Records to process:
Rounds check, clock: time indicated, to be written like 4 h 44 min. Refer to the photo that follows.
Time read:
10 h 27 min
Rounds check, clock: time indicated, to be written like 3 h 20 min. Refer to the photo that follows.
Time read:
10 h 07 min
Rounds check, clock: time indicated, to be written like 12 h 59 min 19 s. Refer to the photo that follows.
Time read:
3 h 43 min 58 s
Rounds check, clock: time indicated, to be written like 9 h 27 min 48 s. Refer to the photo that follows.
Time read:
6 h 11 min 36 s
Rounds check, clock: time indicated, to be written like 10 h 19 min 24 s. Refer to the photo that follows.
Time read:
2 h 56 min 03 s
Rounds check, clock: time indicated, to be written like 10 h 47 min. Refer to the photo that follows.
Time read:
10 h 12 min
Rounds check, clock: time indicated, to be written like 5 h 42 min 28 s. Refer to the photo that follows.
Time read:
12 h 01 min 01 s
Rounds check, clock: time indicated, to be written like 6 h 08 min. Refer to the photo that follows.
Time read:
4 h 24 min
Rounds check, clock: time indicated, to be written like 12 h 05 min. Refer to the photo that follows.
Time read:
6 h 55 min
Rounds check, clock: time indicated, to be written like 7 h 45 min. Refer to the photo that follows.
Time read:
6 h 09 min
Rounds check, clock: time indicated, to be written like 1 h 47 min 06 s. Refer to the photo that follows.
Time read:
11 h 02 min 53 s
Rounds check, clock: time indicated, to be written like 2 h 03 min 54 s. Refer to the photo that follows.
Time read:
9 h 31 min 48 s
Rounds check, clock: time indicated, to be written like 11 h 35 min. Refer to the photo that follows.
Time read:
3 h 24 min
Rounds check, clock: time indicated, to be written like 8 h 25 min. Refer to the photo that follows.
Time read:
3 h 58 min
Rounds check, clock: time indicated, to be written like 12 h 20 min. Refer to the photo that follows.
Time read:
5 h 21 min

What you will do: Repeat every one of the records above word for word, with no changes.

Solution to the exercise:
Rounds check, clock: time indicated, to be written like 4 h 44 min. Refer to the photo that follows.
Time read:
10 h 27 min
Rounds check, clock: time indicated, to be written like 3 h 20 min. Refer to the photo that follows.
Time read:
10 h 07 min
Rounds check, clock: time indicated, to be written like 12 h 59 min 19 s. Refer to the photo that follows.
Time read:
3 h 43 min 58 s
Rounds check, clock: time indicated, to be written like 9 h 27 min 48 s. Refer to the photo that follows.
Time read:
6 h 11 min 36 s
Rounds check, clock: time indicated, to be written like 10 h 19 min 24 s. Refer to the photo that follows.
Time read:
2 h 56 min 03 s
Rounds check, clock: time indicated, to be written like 10 h 47 min. Refer to the photo that follows.
Time read:
10 h 12 min
Rounds check, clock: time indicated, to be written like 5 h 42 min 28 s. Refer to the photo that follows.
Time read:
12 h 01 min 01 s
Rounds check, clock: time indicated, to be written like 6 h 08 min. Refer to the photo that follows.
Time read:
4 h 24 min
Rounds check, clock: time indicated, to be written like 12 h 05 min. Refer to the photo that follows.
Time read:
6 h 55 min
Rounds check, clock: time indicated, to be written like 7 h 45 min. Refer to the photo that follows.
Time read:
6 h 09 min
Rounds check, clock: time indicated, to be written like 1 h 47 min 06 s. Refer to the photo that follows.
Time read:
11 h 02 min 53 s
Rounds check, clock: time indicated, to be written like 2 h 03 min 54 s. Refer to the photo that follows.
Time read:
9 h 31 min 48 s
Rounds check, clock: time indicated, to be written like 11 h 35 min. Refer to the photo that follows.
Time read:
3 h 24 min
Rounds check, clock: time indicated, to be written like 8 h 25 min. Refer to the photo that follows.
Time read:
3 h 58 min
Rounds check, clock: time indicated, to be written like 12 h 20 min. Refer to the photo that follows.
Time read:
5 h 21 min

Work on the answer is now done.